Human cognition operates on a "Global-first" cognitive mechanism, prioritizing information processing based on coarse-grained details. This mechanism inherently possesses an adaptive multi-granularity description capacity, resulting in computational traits such as efficiency, robustness, and interpretability. The analysis pattern reliance on the finest granularity and single-granularity makes most existing computational methods less efficient, robust, and interpretable, which is an important reason for the current lack of interpretability in neural networks. Multi-granularity granular-ball computing employs granular-balls of varying sizes to daptively represent and envelop the sample space, facilitating learning based on these granular-balls. Given that the number of coarse-grained "granular-balls" is fewer than sample points, granular-ball computing proves more efficient. Moreover, the inherent coarse-grained nature of granular-balls reduces susceptibility to fine-grained sample disturbances, enhancing robustness. The multi-granularity construct of granular-balls generates topological structures and coarse-grained descriptions, naturally augmenting interpretability. Granular-ball computing has successfully ventured into diverse AI domains, fostering the development of innovative theoretical methods, including granular-ball classifiers, clustering techniques, neural networks, rough sets, and evolutionary computing. This has notably ameliorated the efficiency, noise robustness, and interpretability of traditional methods. Overall, granular-ball computing is a rare and innovative theoretical approach in AI that can adaptively and simultaneously enhance efficiency, robustness, and interpretability. This article delves into the main application landscapes for granular-ball computing, aiming to equip future researchers with references and insights to refine and expand this promising theory.

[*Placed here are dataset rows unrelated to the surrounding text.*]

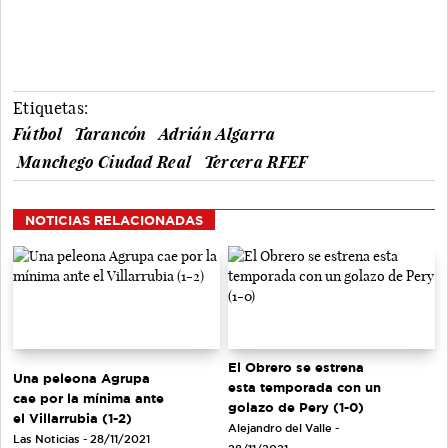
Etiquetas:
Fútbol
Tarancón
Adrián Algarra
Manchego Ciudad Real
Tercera RFEF
NOTICIAS RELACIONADAS
El Obrero se estrena
Una peleona Agrupa
esta temporada con un
cae por la mínima ante
golazo de Pery (1-0)
el Villarrubia (1-2)
Alejandro del Valle -
Las Noticias - 28/11/2021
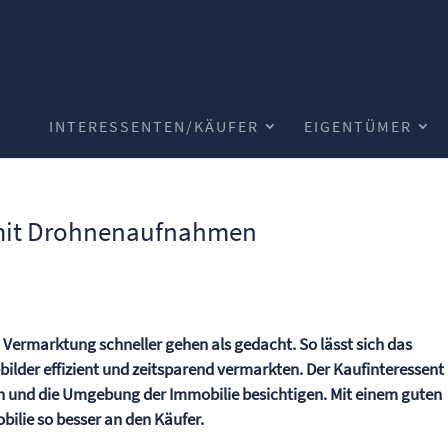
INTERESSENTEN/KÄUFER
EIGENTÜMER
 mit Drohnenaufnahmen
n Vermarktung schneller gehen als gedacht. So lässt sich das
bilder effizient und zeitsparend vermarkten. Der Kaufinteressent
 und die Umgebung der Immobilie besichtigen. Mit einem guten
ilie so besser an den Käufer.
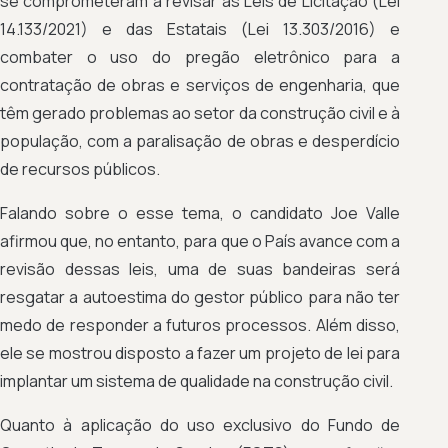
se comprometeram a revisar as Leis de Licitação (Lei
14.133/2021) e das Estatais (Lei 13.303/2016) e
combater o uso do pregão eletrônico para a
contratação de obras e serviços de engenharia, que
têm gerado problemas ao setor da construção civil e à
população, com a paralisação de obras e desperdício
de recursos públicos.
Falando sobre o esse tema, o candidato Joe Valle
afirmou que, no entanto, para que o País avance com a
revisão dessas leis, uma de suas bandeiras será
resgatar a autoestima do gestor público para não ter
medo de responder a futuros processos. Além disso,
ele se mostrou disposto a fazer um projeto de lei para
implantar um sistema de qualidade na construção civil.
Quanto à aplicação do uso exclusivo do Fundo de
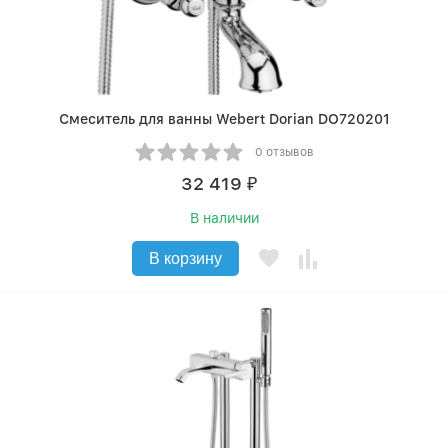
Смеситель для ванны Webert Dorian DO720201
0 отзывов
32 419
₽
В наличии
В корзину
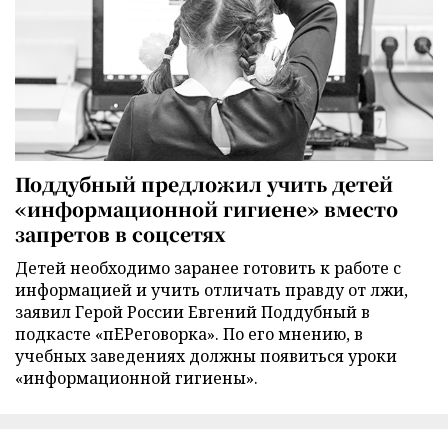
Поддубный предложил учить детей
«информационной гигиене» вместо
запретов в соцсетях
Детей необходимо заранее готовить к работе с
информацией и учить отличать правду от лжи,
заявил Герой России Евгений Поддубный в
подкасте «пЕРеговорка». По его мнению, в
учебных заведениях должны появиться уроки
«информационной гигиены».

翻译：人类认知遵循“整体优先”的认知机制，优先基于粗粒度细节进行信息处理。该机制天然具备自适应多粒度描述能力，从而展现出高效性、鲁棒性和可解释性等计算特性。现有大多数计算方法依赖最细粒度与单粒度的分析模式，导致其效率、鲁棒性和可解释性不足，这亦是当前神经网络缺乏可解释性的重要原因。多粒度粒球计算采用不同尺寸的粒球自适应地表示和包络样本空间，并基于这些粒球进行学习。由于粗粒度“粒球”的数量远少于样本点，粒球计算具有更高的效率。此外，粒球固有的粗粒度特性降低了对细粒度样本扰动的敏感性，从而增强鲁棒性。粒球的多粒度结构形成了拓扑结构与粗粒度描述，自然提升了可解释性。粒球计算已成功应用于人工智能多个领域，推动了包括粒球分类器、聚类技术、神经网络、粗糙集与进化计算在内的创新理论方法的发展，显著改善了传统方法的效率、噪声鲁棒性与可解释性。总体而言，粒球计算是人工智能领域中一种罕见且创新的理论方法，能够自适应地同时提升效率、鲁棒性与可解释性。本文深入探讨了粒球计算的核心应用场景，旨在为未来研究者完善和拓展这一前景广阔的理论提供参考与启示。